A conventional financing method would be an honest and transparent solution that could be implemented within a short period in a new Own Resources Decision of the European Council and could finance exactly the same amount of expenditure. That the EU Commission does not want this indicates that the deeper goal of its approach is not to combat the pandemic at all. Rather, the EU is interested in expanding its competencies to be able to conduct its own deficit-financed fiscal policy.

It is now suggested that Italy cannot be expected to take on further debt. However, the EU Commission positively determined Italy's debt sustainability just last year to keep Italy's access to the ESM open. Additionally, the bond yields for Italy are currently historically low: Italy can borrow more cheaply than the USA because the ECB is purchasing significant amounts of Italian government bonds.

That NGEU is less about the pandemic and more about the creation of a fiscal union is also suggested by numerous statements from top officials such as Christine Lagarde and German Finance Minister Olaf Scholz. Meanwhile, those who describe themselves as “pro-European” are treating the principles of the rule of law and constitutional fidelity as if they were stiffly pressed Sunday suits, which only hinder the day-to-day business when they are donned.
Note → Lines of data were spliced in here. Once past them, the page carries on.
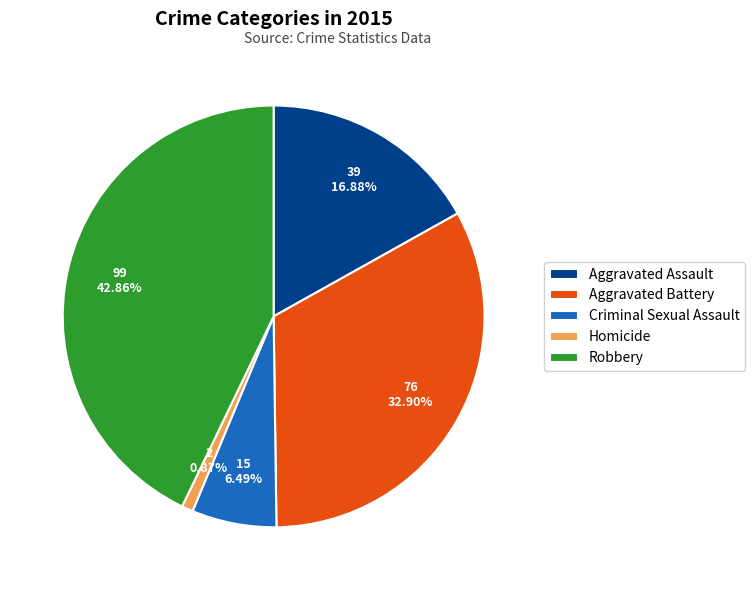

Count the number of slices in the pie.

5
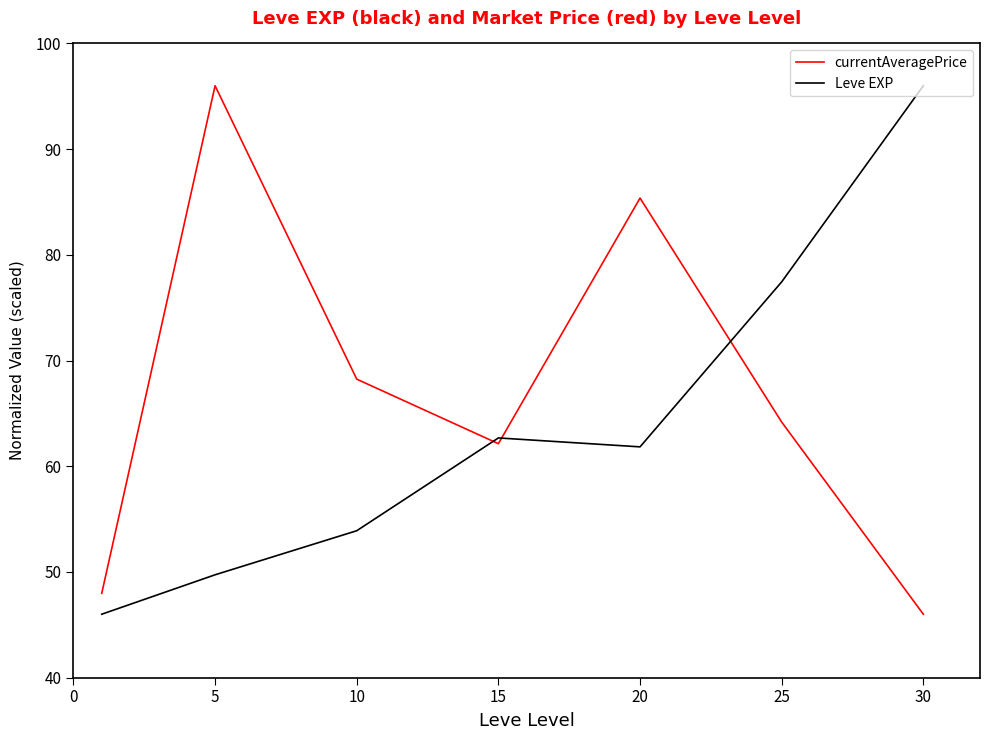

In currentAveragePrice, how many points are higher than both neighbors (excluding endpoints)?

2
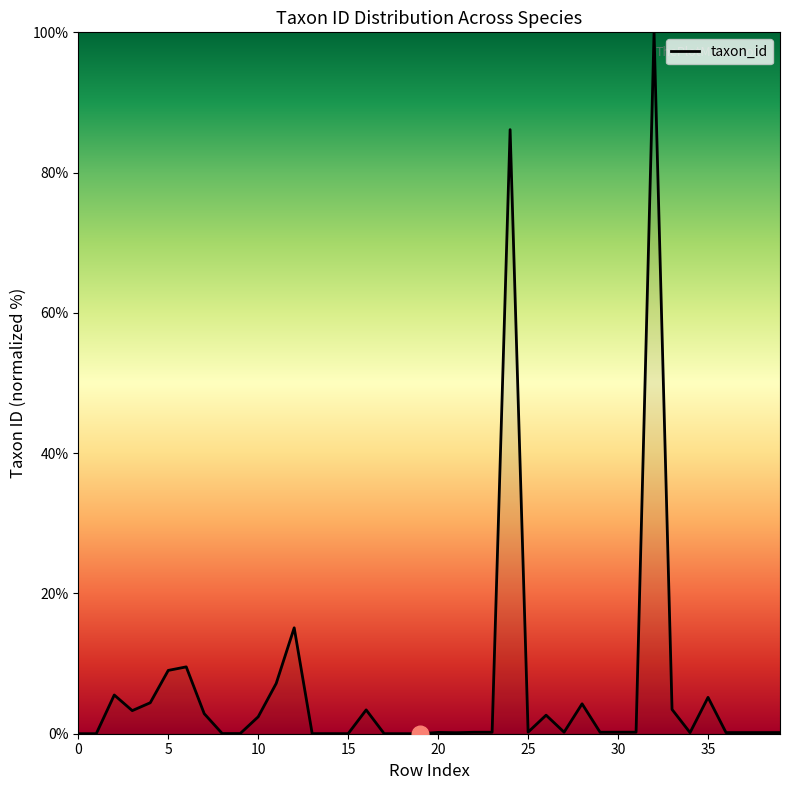

What is the greatest value displayed?

100.0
After the failure of the preemptive application, the Reconstruction Fund is now becoming a European reality. Nevertheless, the principal proceedings will give the court the opportunity to carefully examine the facts and also present the disputed questions to the ECJ. One should not harbor illusions about how the ECJ will view the matter: The ECJ, in its self-understanding as the “engine of integration,” will ultimately likely approve the interpretation of loans as “own resources” according to Article 311 TFEU. Whether the Federal Constitutional Court, in light of the continued attacks and warnings from the EU establishment since the PSPP ruling in May 2020, will once again have the courage to rein in the self-empowerment of the EU institutions remains to be seen. One can only hope.